I am sure that we all agree that those who are genuinely fleeing persecution and reach our shores by legal means should be granted protection. However, those now arriving in Kent have often passed through several safe countries and clearly believe that their chances are better in the UK, either because the whole system is perceived as looser or because of the advantages of language, family and opportunities for illegal work. We certainly know that there is, at present, little prospect of them ever being returned to their countries of origin.

There must be questions about how genuine some of those asylum seekers are if they or their families can afford to pay thousands of dollars to the people smugglers. Furthermore, a continuing and increasing flow of arrivals by sea can only undercut public acceptance of genuine refugees from elsewhere. Meanwhile, it is all costing £1.5 billion a year.

We hear talk of safe and legal routes. Those cannot be made directly from the whole world, so there would have to be some kind of sifting operation somewhere. Where would that be? Would it not be overwhelmed by applicants? For sure, large numbers of failed applicants would be left in that country and it is therefore unlikely that host countries would be willing to have such a facility on their territory. Such a proposal is clearly ill-considered, and it seems to me that “safe and legal routes” is no more than a convenient soundbite.
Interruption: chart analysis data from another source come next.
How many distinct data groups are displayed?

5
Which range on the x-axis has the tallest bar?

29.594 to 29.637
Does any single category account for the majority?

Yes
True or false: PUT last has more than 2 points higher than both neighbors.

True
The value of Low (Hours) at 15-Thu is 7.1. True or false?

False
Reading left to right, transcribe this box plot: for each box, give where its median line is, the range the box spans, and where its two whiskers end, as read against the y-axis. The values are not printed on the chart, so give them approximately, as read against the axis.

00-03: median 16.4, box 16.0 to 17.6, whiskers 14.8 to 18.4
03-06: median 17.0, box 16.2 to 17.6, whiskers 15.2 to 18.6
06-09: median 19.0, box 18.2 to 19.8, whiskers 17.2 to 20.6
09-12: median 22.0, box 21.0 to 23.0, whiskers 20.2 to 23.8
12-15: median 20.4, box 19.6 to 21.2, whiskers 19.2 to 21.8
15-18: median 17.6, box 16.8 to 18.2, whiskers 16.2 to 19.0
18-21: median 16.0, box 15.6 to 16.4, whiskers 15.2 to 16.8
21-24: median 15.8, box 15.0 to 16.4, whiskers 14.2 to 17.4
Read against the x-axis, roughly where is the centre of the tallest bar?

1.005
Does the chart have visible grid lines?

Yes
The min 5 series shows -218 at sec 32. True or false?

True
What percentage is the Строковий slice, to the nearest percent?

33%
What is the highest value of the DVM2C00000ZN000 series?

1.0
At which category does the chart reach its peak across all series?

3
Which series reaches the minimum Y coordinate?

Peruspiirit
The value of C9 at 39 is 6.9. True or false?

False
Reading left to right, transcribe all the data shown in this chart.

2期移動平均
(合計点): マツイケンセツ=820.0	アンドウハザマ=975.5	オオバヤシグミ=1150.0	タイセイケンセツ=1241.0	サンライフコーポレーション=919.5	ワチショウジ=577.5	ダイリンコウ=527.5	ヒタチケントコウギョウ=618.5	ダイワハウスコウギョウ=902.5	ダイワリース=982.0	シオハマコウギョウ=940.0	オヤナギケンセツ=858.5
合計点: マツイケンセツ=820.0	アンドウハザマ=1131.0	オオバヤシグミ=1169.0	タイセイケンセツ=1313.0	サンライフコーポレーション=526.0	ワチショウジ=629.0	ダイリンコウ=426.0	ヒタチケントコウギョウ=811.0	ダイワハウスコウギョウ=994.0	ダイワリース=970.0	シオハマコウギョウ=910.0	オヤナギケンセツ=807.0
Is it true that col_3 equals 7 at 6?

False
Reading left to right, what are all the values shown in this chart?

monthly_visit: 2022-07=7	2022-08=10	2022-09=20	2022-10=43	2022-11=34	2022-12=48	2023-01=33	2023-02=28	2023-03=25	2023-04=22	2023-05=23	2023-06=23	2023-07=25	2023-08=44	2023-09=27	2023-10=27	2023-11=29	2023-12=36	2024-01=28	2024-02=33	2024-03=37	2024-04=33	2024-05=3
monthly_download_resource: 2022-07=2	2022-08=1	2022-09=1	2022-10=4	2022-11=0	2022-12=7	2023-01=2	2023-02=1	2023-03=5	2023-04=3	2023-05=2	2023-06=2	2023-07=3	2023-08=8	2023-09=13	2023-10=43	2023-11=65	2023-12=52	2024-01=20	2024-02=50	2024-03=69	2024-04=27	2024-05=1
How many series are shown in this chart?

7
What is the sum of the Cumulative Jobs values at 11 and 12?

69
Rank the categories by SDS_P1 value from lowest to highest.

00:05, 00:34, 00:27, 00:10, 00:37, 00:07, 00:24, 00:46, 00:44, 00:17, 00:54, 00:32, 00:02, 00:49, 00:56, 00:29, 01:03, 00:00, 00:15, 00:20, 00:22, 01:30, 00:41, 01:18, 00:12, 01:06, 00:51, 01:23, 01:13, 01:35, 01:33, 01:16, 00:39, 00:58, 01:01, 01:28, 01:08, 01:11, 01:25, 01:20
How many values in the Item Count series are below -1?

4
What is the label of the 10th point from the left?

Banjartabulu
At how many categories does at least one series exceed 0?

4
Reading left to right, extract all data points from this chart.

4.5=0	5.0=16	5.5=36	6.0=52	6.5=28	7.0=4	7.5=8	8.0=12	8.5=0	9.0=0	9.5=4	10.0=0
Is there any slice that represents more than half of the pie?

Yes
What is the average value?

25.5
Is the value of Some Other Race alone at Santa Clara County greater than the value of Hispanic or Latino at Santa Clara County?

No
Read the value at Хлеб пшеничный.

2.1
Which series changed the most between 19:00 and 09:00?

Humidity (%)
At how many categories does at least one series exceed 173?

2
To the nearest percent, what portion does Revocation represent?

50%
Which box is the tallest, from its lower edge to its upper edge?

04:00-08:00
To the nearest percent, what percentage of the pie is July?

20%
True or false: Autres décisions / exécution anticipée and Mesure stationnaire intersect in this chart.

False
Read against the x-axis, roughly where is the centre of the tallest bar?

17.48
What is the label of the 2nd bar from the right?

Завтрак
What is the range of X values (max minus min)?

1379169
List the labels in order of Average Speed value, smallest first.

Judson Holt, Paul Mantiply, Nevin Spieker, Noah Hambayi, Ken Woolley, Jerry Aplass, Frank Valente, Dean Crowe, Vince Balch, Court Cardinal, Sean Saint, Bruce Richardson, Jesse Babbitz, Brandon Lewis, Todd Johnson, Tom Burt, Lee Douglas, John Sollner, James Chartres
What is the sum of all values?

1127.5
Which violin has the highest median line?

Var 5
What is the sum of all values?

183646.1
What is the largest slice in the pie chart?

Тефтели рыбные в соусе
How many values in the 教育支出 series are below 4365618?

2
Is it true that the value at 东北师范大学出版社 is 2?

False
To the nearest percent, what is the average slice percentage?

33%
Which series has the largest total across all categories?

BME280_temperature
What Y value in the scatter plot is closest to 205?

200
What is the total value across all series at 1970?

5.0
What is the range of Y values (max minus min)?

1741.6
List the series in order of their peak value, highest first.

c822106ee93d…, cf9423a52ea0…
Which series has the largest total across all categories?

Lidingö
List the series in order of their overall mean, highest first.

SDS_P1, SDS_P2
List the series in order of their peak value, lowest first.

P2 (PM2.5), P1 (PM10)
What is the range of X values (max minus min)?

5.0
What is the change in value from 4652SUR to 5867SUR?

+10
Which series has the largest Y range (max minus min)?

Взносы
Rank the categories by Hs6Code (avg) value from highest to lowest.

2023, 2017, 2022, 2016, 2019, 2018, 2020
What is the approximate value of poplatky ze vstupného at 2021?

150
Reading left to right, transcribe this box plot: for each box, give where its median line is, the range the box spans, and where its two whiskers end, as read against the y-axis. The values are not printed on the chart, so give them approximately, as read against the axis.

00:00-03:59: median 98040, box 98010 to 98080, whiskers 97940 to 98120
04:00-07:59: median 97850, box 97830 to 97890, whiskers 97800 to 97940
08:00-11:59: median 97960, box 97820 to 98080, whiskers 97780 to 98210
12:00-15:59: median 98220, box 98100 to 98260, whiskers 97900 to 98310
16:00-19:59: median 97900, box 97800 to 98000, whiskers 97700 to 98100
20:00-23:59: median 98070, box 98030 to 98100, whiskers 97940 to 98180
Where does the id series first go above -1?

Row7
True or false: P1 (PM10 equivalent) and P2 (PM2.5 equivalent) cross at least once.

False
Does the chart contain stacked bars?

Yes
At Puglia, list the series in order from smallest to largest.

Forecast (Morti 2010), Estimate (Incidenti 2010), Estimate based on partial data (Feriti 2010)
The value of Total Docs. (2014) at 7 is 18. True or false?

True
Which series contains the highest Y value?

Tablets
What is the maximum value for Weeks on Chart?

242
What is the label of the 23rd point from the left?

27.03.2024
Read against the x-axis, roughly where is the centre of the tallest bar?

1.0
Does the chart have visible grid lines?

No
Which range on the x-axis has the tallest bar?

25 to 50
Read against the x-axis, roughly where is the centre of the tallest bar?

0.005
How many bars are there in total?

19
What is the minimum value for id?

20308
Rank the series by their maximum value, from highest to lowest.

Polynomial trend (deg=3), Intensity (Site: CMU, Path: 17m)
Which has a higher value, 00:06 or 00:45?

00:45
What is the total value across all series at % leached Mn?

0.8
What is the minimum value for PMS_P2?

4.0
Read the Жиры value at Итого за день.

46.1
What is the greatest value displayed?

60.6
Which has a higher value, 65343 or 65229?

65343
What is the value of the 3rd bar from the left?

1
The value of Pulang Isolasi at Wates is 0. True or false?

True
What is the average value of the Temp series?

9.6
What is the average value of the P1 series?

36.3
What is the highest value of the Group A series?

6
What should be done? I suggest four steps. First, arrivals should be placed in secure accommodation and certainly not in four-star hotels until their cases have been decided by fast-tracked procedures. Secondly, asylum should be automatically refused to those who refuse to identify themselves in a proper way. Thirdly, a much stronger effort should be made to return asylum seekers to their own countries if they fail. That should include the proposals in the Government’s Bill to restrict the grant of visas to those countries that refuse to take back their own citizens. Lastly, we should, as I am sure the whole House would agree, seek an agreement with France and possibly Belgium to accept the immediate return of those who arrived by small boats. It would not be simple, but I know that President Macron has said that he is determined that the channel should not become a graveyard.

None of that would be simple, but allowing the present situation to continue or even worsen would result in even greater numbers and, I fear, a seriously negative reaction from the British public.